TRIBUTES have been paid to Hiroshima survivor Sunao Tsuboi, who became a lifelong campaigner against nuclear weapons and has died aged 96.

Mr Tsuboi died on Sunday in a hospital in the same city where, aged 20, he miraculously survived the US atomic bombing of August 6 1945.

He was unconscious for 40 days, suffered serious burns and lost part of an ear in the bombing.

On returning to consciousness he was so weak and scarred he had to practise crawling on the floor before beginning to recover.

The world’s first atomic bomb destroyed Hiroshima, killing 140,000 people instantly and within months.

Three days later the US dropped a second atom bomb on Nagasaki, killing 70,000. No other country has ever used nuclear weapons.

The bombing “was about annihilation,” Mr Tsuboi said, but he became a prominent peace campaigner known across Japan for his motto “Never give up.”

When the Treaty on the Prohibition of Nuclear Weapons came into force at the beginning of this year, he said he was “filled with excitement” but condemned nuclear powers and Japan itself for refusing to ratify the agreement.

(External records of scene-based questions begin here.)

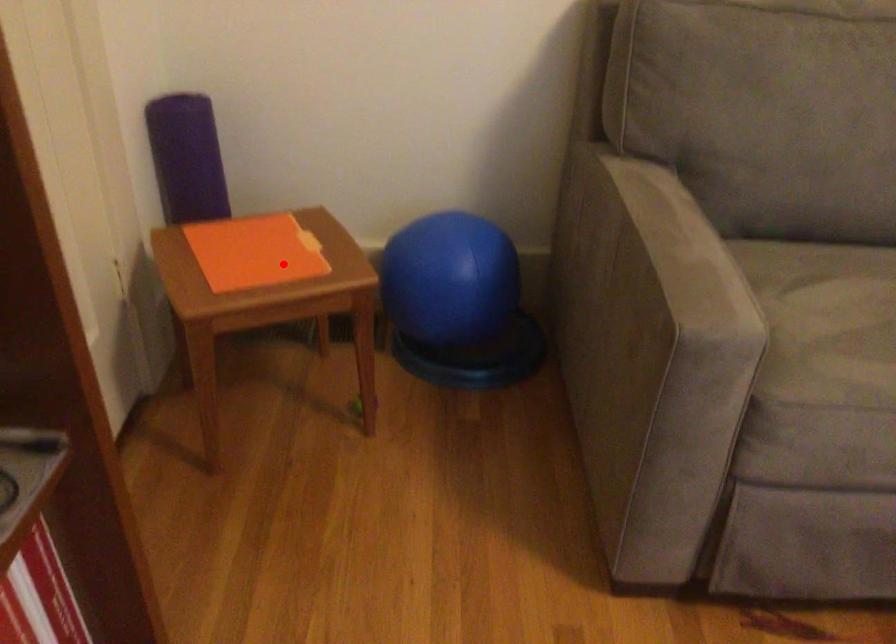
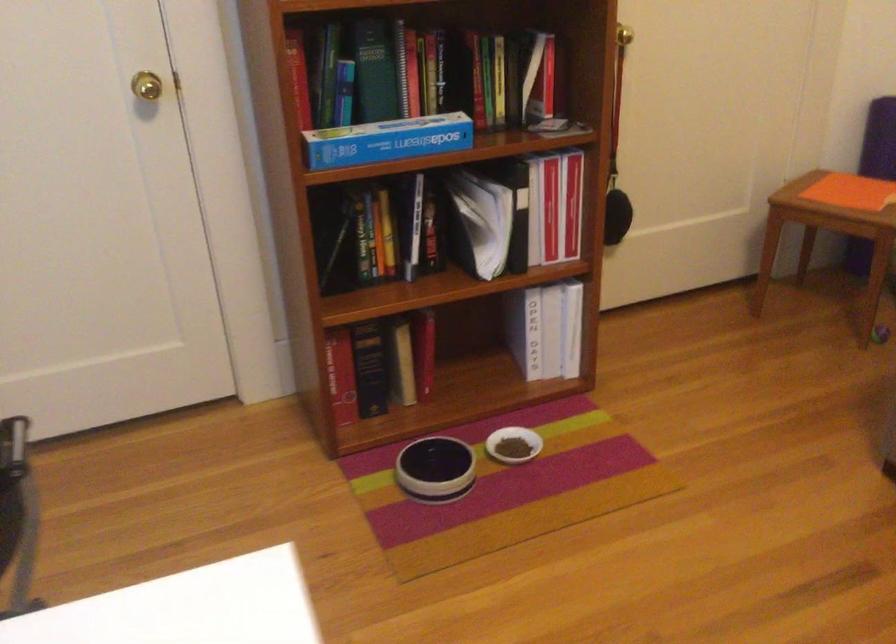
Question: I am providing you with two images of the same scene from different viewpoints. Given a red point in image1, look at the same physical point in image2. Is it:

Choices:
 (A) Closer to the viewpoint
 (B) Farther from the viewpoint

Answer: (B)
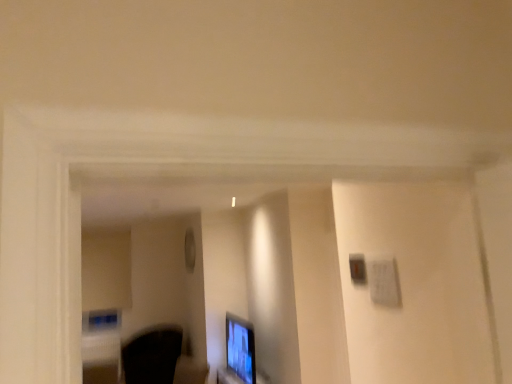
Question: From the image's perspective, is matte black monitor at lower center located above or below black fabric swivel chair at lower left?

Choices:
 (A) below
 (B) above

Answer: (B)

Question: Which is correct: matte black monitor at lower center is inside black fabric swivel chair at lower left, or outside of it?

Choices:
 (A) outside
 (B) inside

Answer: (A)

Question: Is matte black monitor at lower center taller or shorter than black fabric swivel chair at lower left?

Choices:
 (A) tall
 (B) short

Answer: (A)

Question: Is black fabric swivel chair at lower left in front of or behind matte black monitor at lower center in the image?

Choices:
 (A) front
 (B) behind

Answer: (B)

Question: Considering the positions of black fabric swivel chair at lower left and matte black monitor at lower center in the image, is black fabric swivel chair at lower left wider or thinner than matte black monitor at lower center?

Choices:
 (A) thin
 (B) wide

Answer: (B)

Question: From the image's perspective, is black fabric swivel chair at lower left above or below matte black monitor at lower center?

Choices:
 (A) above
 (B) below

Answer: (B)

Question: Is black fabric swivel chair at lower left bigger or smaller than matte black monitor at lower center?

Choices:
 (A) small
 (B) big

Answer: (B)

Akira Kawasaki of the International Campaign to Abolish Nuclear Weapons said it would be hard to replace the campaigner nicknamed “Pikadon Sensei” (the Atom-Blast Teacher) for his tireless education of the young about the horrors of nuclear weapons.

“We must not only mourn the death of a great leader for our cause, but we must also continue in his path, undeterred, and always remember his words,” he said.